**THE PROBLEM:**
Output begins at the line with "Photos, 8: 0 -> none" and ends at the last line of the records below. Copy each line in that span exactly, and leave out pictures.

Change detection data
__________________________________________________

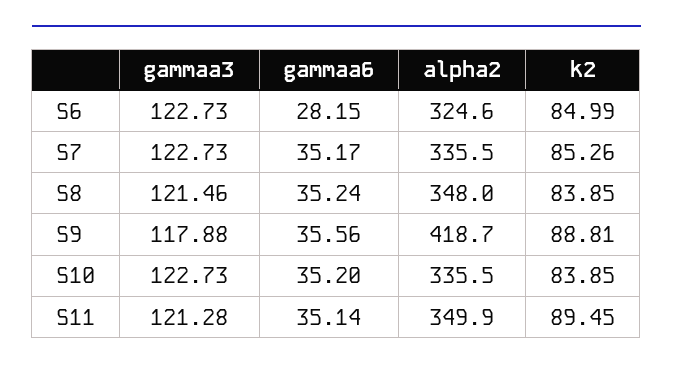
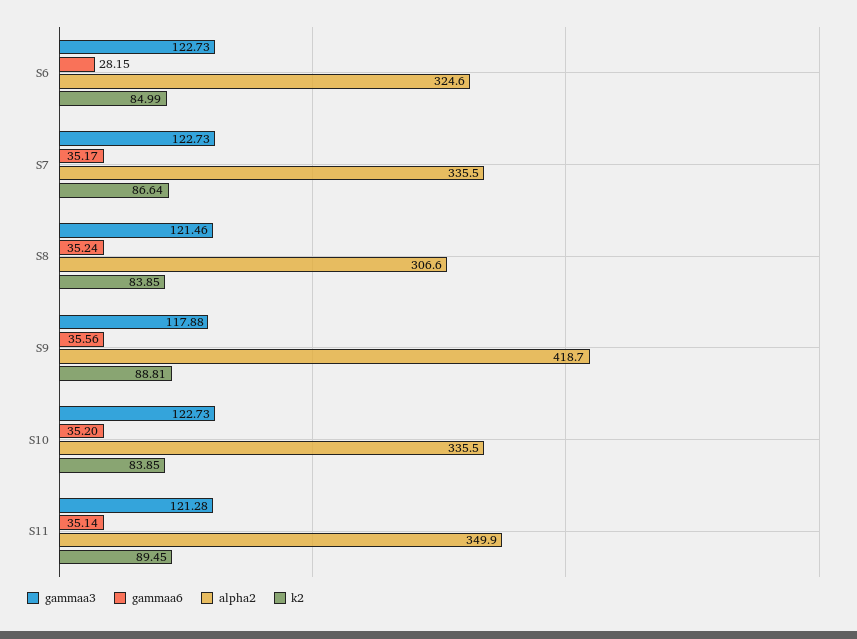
k2, S7: 85.26 -> 86.64
alpha2, S8: 348 -> 306.6

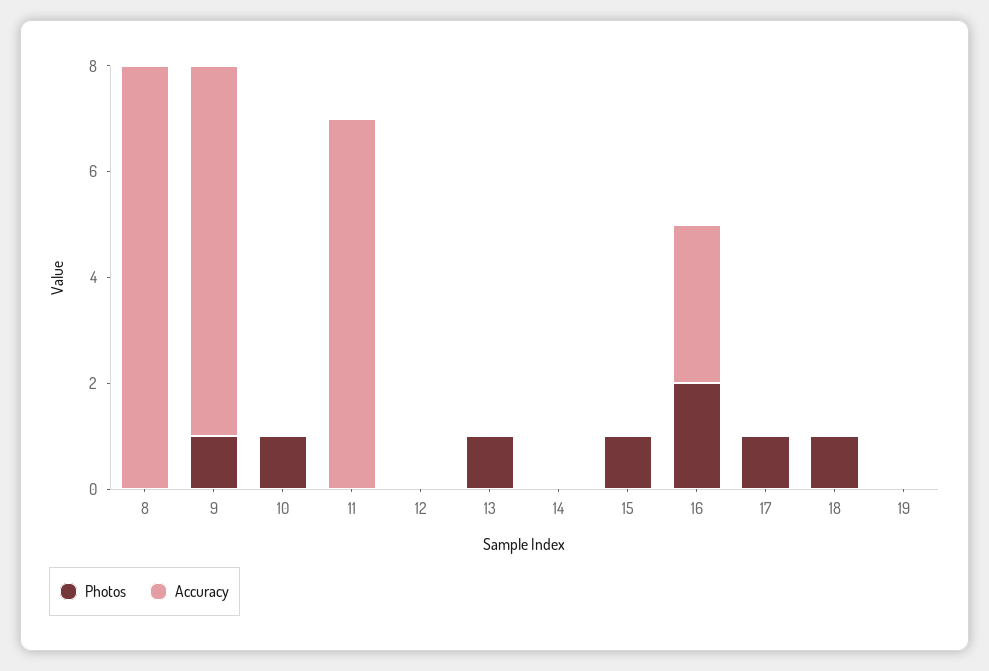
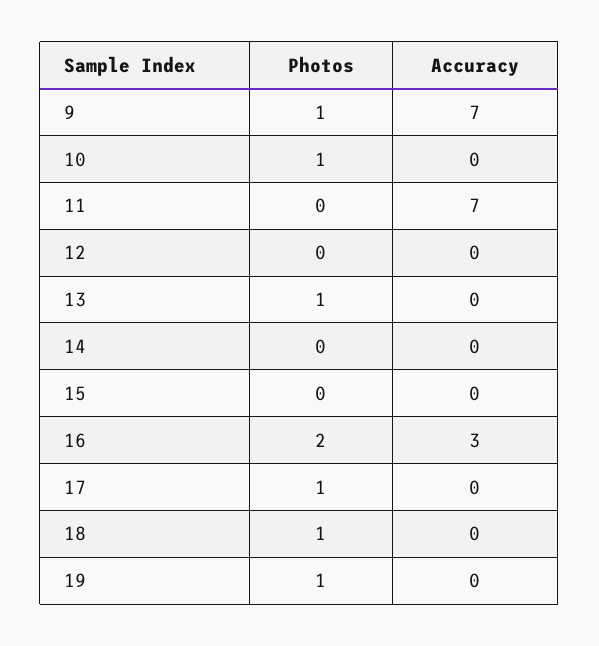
Photos, 8: 0 -> none
Accuracy, 8: 8 -> none
Photos, 15: 1 -> 0
Photos, 19: 0 -> 1

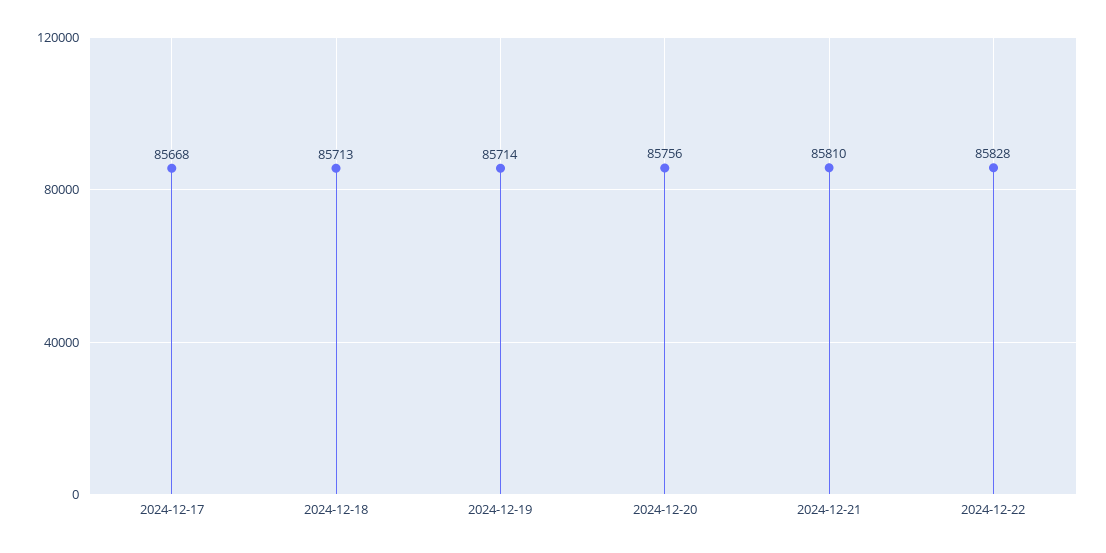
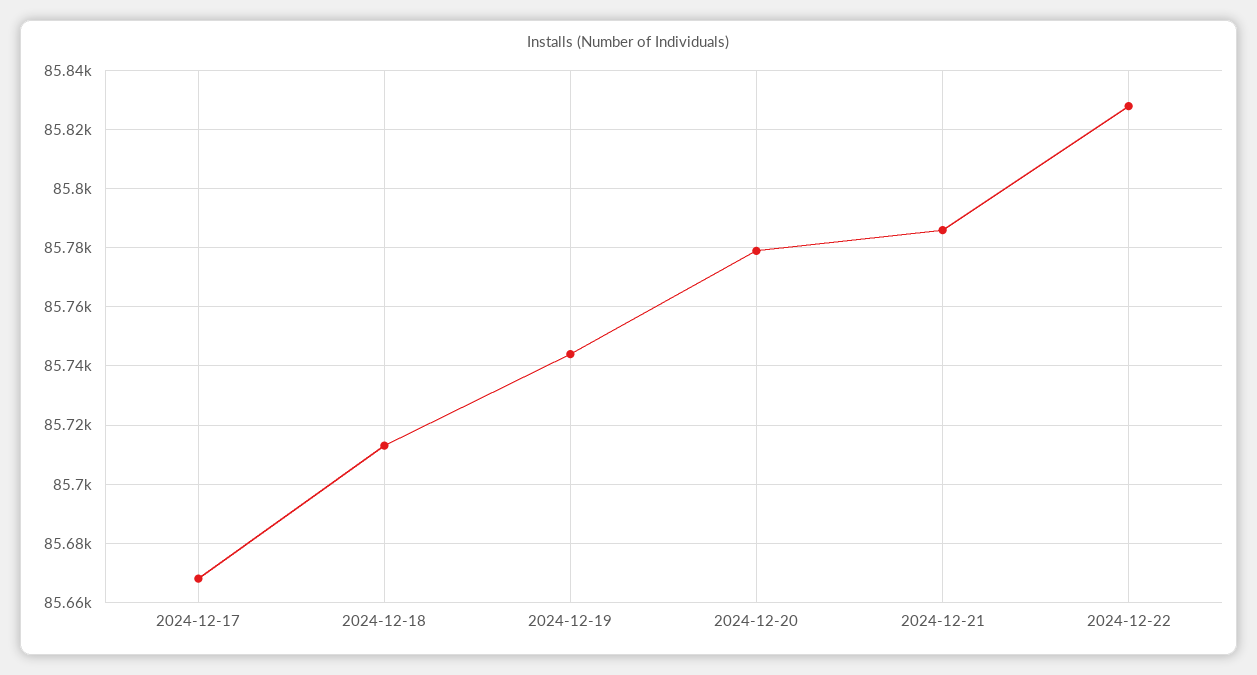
2024-12-19: 85714 -> 85745
2024-12-20: 85756 -> 85780
2024-12-21: 85810 -> 85785

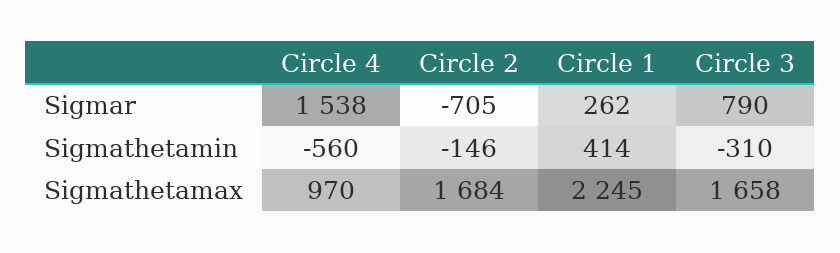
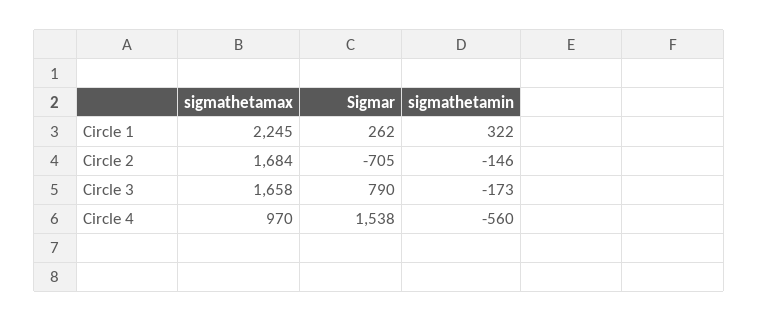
Circle 1, Sigmathetamin: 414 -> 322
Circle 3, Sigmathetamin: -310 -> -173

__________________________________________________

**RESULT OF THIS TASK:**
Photos, 8: 0 -> none
Accuracy, 8: 8 -> none
Photos, 15: 1 -> 0
Photos, 19: 0 -> 1

2024-12-19: 85714 -> 85745
2024-12-20: 85756 -> 85780
2024-12-21: 85810 -> 85785

Circle 1, Sigmathetamin: 414 -> 322
Circle 3, Sigmathetamin: -310 -> -173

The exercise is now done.